# Rock*Me*Hard Place



## acmeprinting (Jun 4, 2007)

Ok guys. I need some help on this one. I recently had to move out of the house where I was doing all my screenprinting. I had to move in with some friends until I can buy my house (you know how long that can take). There is not room for my equipment so I had to store it. I have a website that I cannot advertise until I have all my designs printed. I started on the website before I had to move. I'm thinking about ordering plastisol transfers and heat pressing my designs for my clothing brand. Is anyone here (i'm sure there are) ordering transfers for their clothing brand and if so what is it costing? I have roughly 20 designs and it frustrates me that I will have to outsource when i have the equipment but I need to get moving with my business. How are you guys doing it that have your own clothing line but do not have the equipment? I think I feel a little lost since I just can't design a shirt then print it myself like I am used to doing. Any word of wisdom or stories on how you got your brand up and running would be greatly appreciated.


----------



## wormil (Jan 7, 2008)

Many of the transfer vendors have prices available on their website, off the top of my head, Semo Imprints, F&M (transferfreedom.com), Ace Transfer, First Edition all have prices on their website; and there are others whom I'm not remembering at the moment. 

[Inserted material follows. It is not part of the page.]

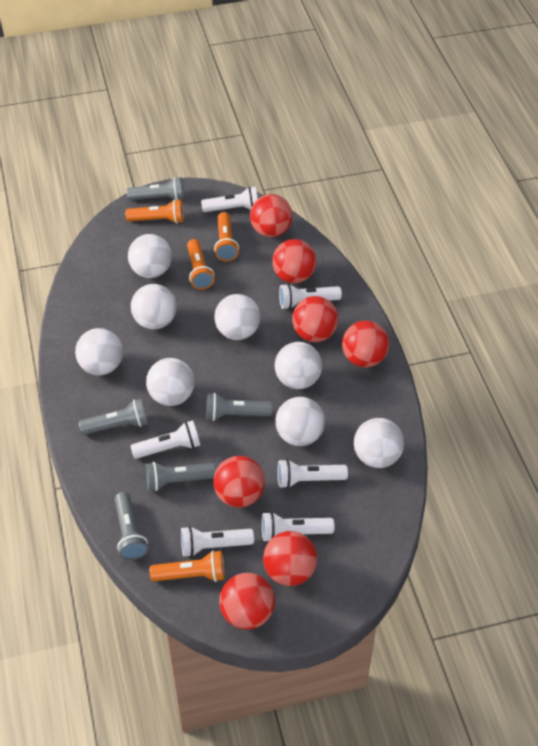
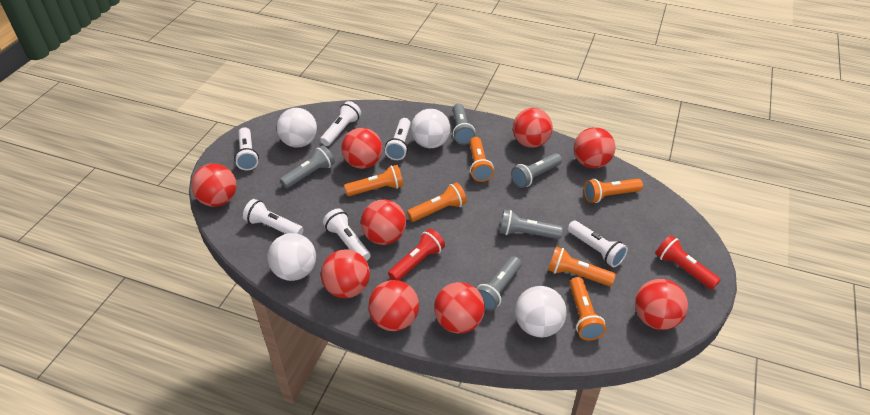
orange flashlight: [125,199,184,224] [150,550,225,582] [187,239,215,290] [214,212,239,261] = 4 -> [344,165,404,196] [407,183,467,222] [469,137,494,182] [548,247,616,286] [569,277,606,341] [584,178,643,203] = 6
red ball: [214,456,265,508] [219,573,275,629] [250,194,292,237] [263,531,317,586] [272,239,317,283] [292,296,339,342] [342,321,389,367] = 7 -> [191,164,237,207] [321,249,370,298] [341,128,382,169] [361,199,406,245] [368,280,419,331] [434,282,485,333] [513,108,553,148] [574,127,615,168] [635,279,688,330] = 9
red flashlight: none = 0 -> [388,229,445,281] [655,235,720,290] = 2
white ball: [75,328,123,375] [128,234,172,278] [131,284,177,329] [146,358,195,406] [214,294,260,340] [275,342,322,389] [275,397,325,446] [354,418,404,468] = 8 -> [268,233,316,281] [277,108,317,148] [411,109,450,148] [515,286,567,337] = 4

I have tested samples from most of them and found them all to be excellent quality. If your designs have lots of color then you should look at companies with lots of standard colors to avoid fees for color mixing. Howard Sportswear has the most colors (83) followed by Silver Mountain and Dowling.

Later today I'll try to post a listing of all the major transfer vendors with their website.


----------



## acmeprinting (Jun 4, 2007)

Most of my designs are one color. Thank you so much for the information!!


----------